Nun ist es also soweit, das Erbe ist Angetreten, hoffen wir das es ein gutes Ende nehmen wird.
So spricht er zu sich selber, dann schliesst er sie Augen, nach einiger Zeit öffnet er sie wieder und auf der Ebene geschieht etwas, unzählige Portale öffnen sich und seine Armee betritt das Land vor dem Schloss, so formieren sich die zwei Kontingente der Elfen, ein weiteres färbt den Horizont schartz, seine dunklen Reiter sind ebenso auf dem Weg. Nach einem Tag hat sich die Armee angesammelt. 1,5 Millionen Wesen haben sich versammelt, bestehend aus Elfen und Reitern.

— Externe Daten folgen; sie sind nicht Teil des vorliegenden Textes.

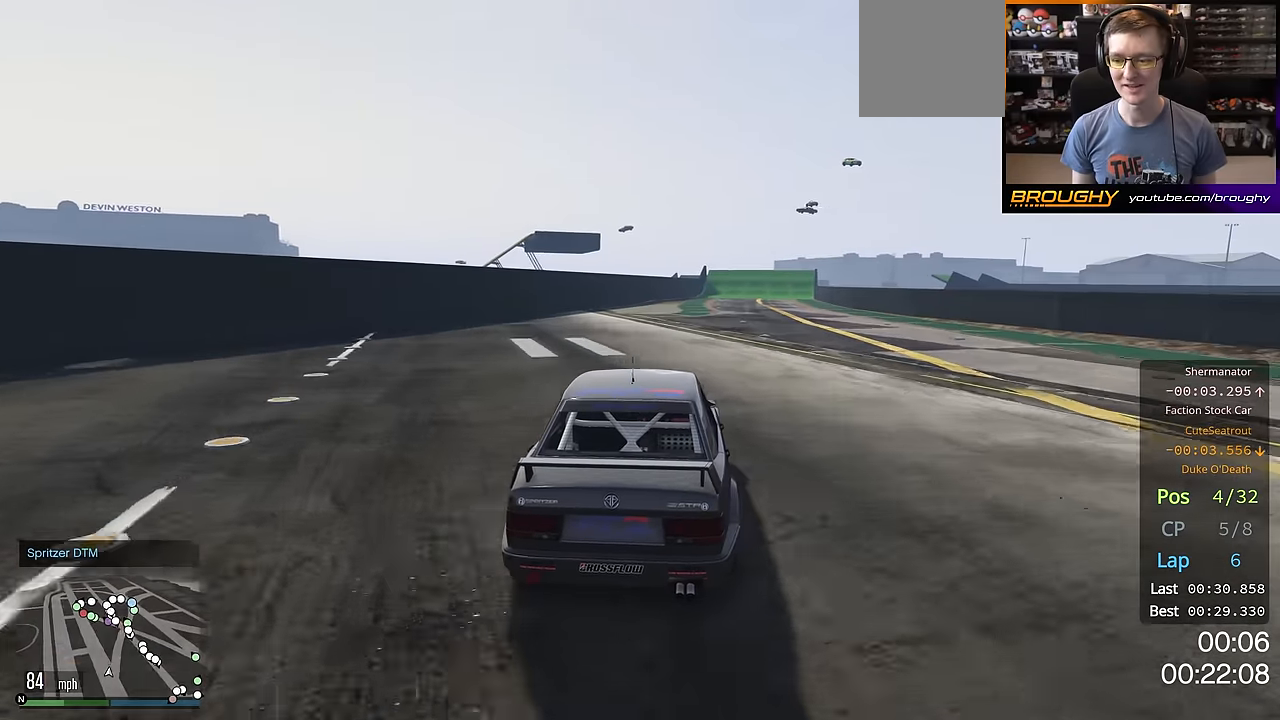
{"buttons": ["R2"], "left_stick": "right", "right_stick": "center", "events": [[400, "left_stick", "right"]]}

Als der zweite Tag anbricht zieht sich der Himmel mit schwartzen WOlken zu, entsetzliches Brüllen erklingt aus ihnen, jedoch ist nichts zu erkennen. Er beschaut sich dieses Geschehen und deutet seinen Streitkräften das sie ruhe finden sollten.

Ich habe euch hier zusammengerufen weil uns eine schwere Zeit bevorsteht, vielleicht werden nicht alle dies Überleben, doch werden jene die Fallen in unserem Herzen Ewig leben, so bereitet euch vor meine Freunde.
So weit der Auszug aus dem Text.